Topfer visiona la pellicola: sono le riprese del suo assassinio. Un uomo, a lui del tutto sconosciuto, gli spara in una sala della villa. Ritrovano la fanciulla ancora priva di sensi e la portano nella villa. Lei ha perso la memoria. Riemerge solo qualche immagine. Come se non bastasse, c’è un altro fatto inspiegabile: la bobina è stata realizzata con un materiale non ancora in commercio. Topfer è un uomo potente, che ha peso all’interno di una fantomatica struttura di controllo centrale e dopo brevi ricerche riesce a individuare il potenziale assassino. Si tratta del proprietario di un’azienda operante nel ramo del turismo, tale Hervé Breton, presidente della società Sole e Natura (sic!). L’uomo, interpretato da Jean Rochefort, a sua volta non conosce Topfer. Questi, pur restando scettico su tutta la faccenda, fa sequestrare il suo possibile killer e lo tiene sotto sorveglianza nella villa. Qui, nel frattempo, la fanciulla rivede a tratti scene di un suo passato recente, sostenendo di essere tornata a casa. In seguito, sarà chiaro che in passato i due sono stati amanti, anche se questo ricordo non appartiene a Topfer. È della partita anche un computer centrale, che ricorda l’Hal 9000 kubrickiano per le funzioni di supervisore. Una meraviglia della scienza e della tecnica naturalmente di proprietà di Topfer.
Da lì in avanti, la trama condurrà inesorabilmente alla morte di Topfer, perché proprio le mosse di questi per prevenire il suo assassinio creeranno le condizioni per il tragico finale. Quasi finale, perché ci rivelerà la perfetta circolarità degli eventi narrati.
Un racconto fantastico, non privo di qualche ingenuità, con personaggi sufficientemente naturali, seppur stilizzati nei ruoli: la vittima annunciata, il possibile assassino, la donna misteriosa.

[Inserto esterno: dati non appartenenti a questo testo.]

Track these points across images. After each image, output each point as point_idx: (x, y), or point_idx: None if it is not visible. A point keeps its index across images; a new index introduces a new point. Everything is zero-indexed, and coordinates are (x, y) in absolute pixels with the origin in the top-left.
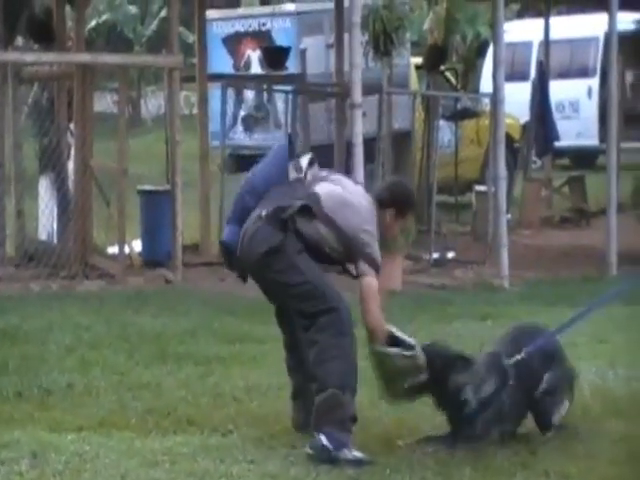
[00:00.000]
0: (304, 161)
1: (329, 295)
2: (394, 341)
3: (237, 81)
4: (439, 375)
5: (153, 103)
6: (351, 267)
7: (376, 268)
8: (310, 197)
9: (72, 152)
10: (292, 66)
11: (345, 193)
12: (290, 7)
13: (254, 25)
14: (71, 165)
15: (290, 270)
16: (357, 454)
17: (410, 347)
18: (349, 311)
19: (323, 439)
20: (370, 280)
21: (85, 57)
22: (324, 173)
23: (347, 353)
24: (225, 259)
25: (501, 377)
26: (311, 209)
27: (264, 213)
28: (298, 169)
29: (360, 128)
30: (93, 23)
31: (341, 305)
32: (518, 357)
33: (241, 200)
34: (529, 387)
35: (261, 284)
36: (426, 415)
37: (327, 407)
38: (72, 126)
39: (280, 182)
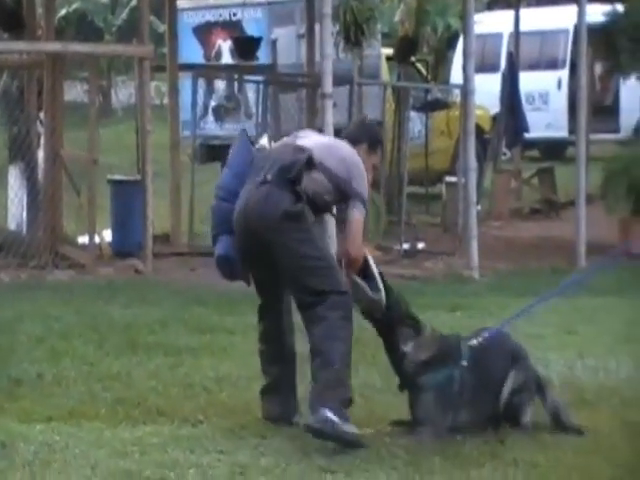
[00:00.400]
0: (264, 141)
1: (339, 278)
2: (367, 273)
3: (208, 71)
4: (389, 321)
5: (124, 93)
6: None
7: (365, 206)
8: (303, 150)
9: (42, 141)
10: (263, 56)
11: (327, 140)
12: None
13: (225, 15)
14: (41, 154)
15: (308, 242)
16: (352, 428)
17: (377, 289)
18: (350, 297)
19: (328, 412)
20: (359, 216)
21: (55, 46)
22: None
23: (349, 339)
24: (225, 271)
25: (454, 353)
26: (312, 160)
27: (269, 176)
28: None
29: (331, 118)
30: (63, 12)
31: (347, 290)
32: (475, 340)
33: (219, 209)
34: (487, 378)
35: (266, 253)
36: (395, 405)
37: (331, 384)
38: (42, 115)
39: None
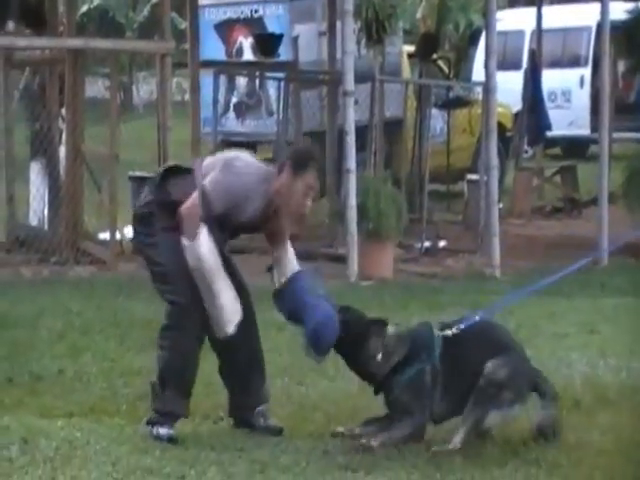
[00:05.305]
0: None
1: (177, 286)
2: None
3: (229, 68)
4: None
5: (145, 89)
6: None
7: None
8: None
9: (63, 137)
10: (284, 53)
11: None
12: None
13: (246, 12)
14: (62, 150)
15: (153, 247)
16: (162, 430)
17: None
18: (190, 309)
19: (149, 416)
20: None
21: (76, 42)
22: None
23: (180, 351)
24: None
25: (426, 347)
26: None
27: None
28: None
29: (352, 116)
30: (85, 8)
31: (183, 301)
32: (450, 331)
33: None
34: (463, 368)
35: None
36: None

La chiave di tutto è la donna senza nome, che possiamo investire di molteplici significati, tutti plausibili, nessuno del tutto certo: viaggiatrice nel tempo o proveniente da un universo parallelo, veggente soprannaturale, fato, dispositivo narrativo, oppure, soprattutto, crocevia delle possibilità.
Il cinema, detto altrimenti.
- Adolfo Bioy Casares, L’invenzione di Morel, Sur, Roma, 2017.
- Jorge Luis Borges, Oral, Editori Riuniti, Roma, 1981.
- Gilles Deleuze, L’immagine-tempo, Einaudi, Torino, 2017.